The problem is that with the daily rush we end up leaving these important factors later, and sometimes never again. Are you satisfied with the way you take care of your body? The time for this change is now!

6. Am I in the profession I like?

At an early age, when we finish basic education, or sooner out of necessity, pressure begins to choose which career path to pursue. Charging from all sides, beyond our own doubts, can make it difficult to choose and cause confusion in the face of so many options.

It often happens that we enter an area that is not in our interest or that we maintain a work for stability.Despite all the security a profession gives, following a path that does not satisfy is also not a pleasant situation and can influence all your satisfaction and self-esteem. Try to analyze the pros and cons of staying in the profession you are pursuing and seek courage to achieve your goals.

7. Am I who I wanted to be?

We all know how to punctuate the qualities we admire in others, as well as the defects we detest. But and you? Does it have these attributes that you want to see so much in the world? It is very common to charge others, but we take little time to analyze our own behavior. We intimately believe we are good people, but for others, attitudes are necessary to demonstrate their qualities.

8. Do I make my mistakes?

Self-criticism is an indispensable factor for evolution. We know that no one is perfect, so how can we improve without knowing the weaknesses to be corrected? Not only once, but often in life we ​​must think about how we are dealing with the consequences of our actions. It is not uncommon for some people to insist on blaming others. Taking slips is the easiest way to achieve personal growth.

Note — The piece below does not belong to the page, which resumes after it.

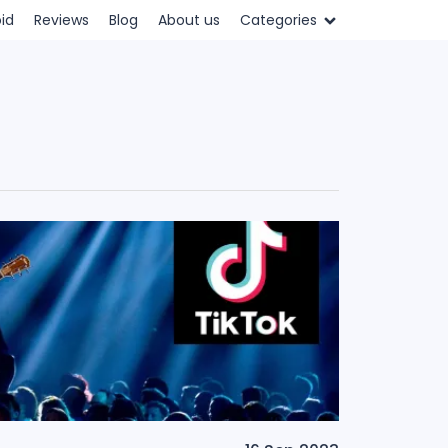
id
Reviews
Blog
About us
Categories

9. Is this the right man for me?

There are people who get into relationships without thinking too much or planning in any way. But there are times when this analysis is necessary, whether for the pretense of having children or living together, for example. Moments of need can also influence us to take on relationships that are not quite what we wanted. A passive posture at this point can end up depressing you and keep you closed to new options.

"Rare are women who do not have the dream of marriage with veil and wreath, and still dream of that man who really will be the great passion of your life!" As much as times change and modernity makes a home, women still carry that lingering doubt ?, comments relationship psychologist Pamela Magalhães.

10. Do I give enough attention to my friends and relatives?

Because they are always there by our side, family members and close relatives may end up being left a little cornered. This is what can happen when we are sure they will always be there, which gives us the confidence that we will never lose them.

11. Is it time to build a family?

We are still far from freeing the woman from the family. Whether we like it or not, tradition tells us to dream of a wedding, children and a white picket house. There are those who really crave it, which is not wrong. The problem is when we are under pressure in this direction without being sure if that is what we want for our life.

This is also a very common question for those in their thirties, as it is a very representative time of passage from youth to adulthood.

12. Am I open to life?

Are you open to the infinite possibilities that life offers you? From opening your heart to love, meeting new people, accepting invitations to events, travel, challenging work. Proven fact is that the more we say? Yes? to life, the more it returns us with wonderful emotions.

If you're one of those who never accepts invitations, whether in the name of comfort, laziness or stress, consider whether you're not letting life go by the window, letting it all go later. Enjoy the short time we have on this planet and enjoy everything you can know. Allowing yourself to live the nuances and adventures of life will surely make you happier and more optimistic.

Thinking about yourself is the best way to be an ever better and happier person. Try answering the questions above and you will probably have a nice surprise about yourself and where your life is heading.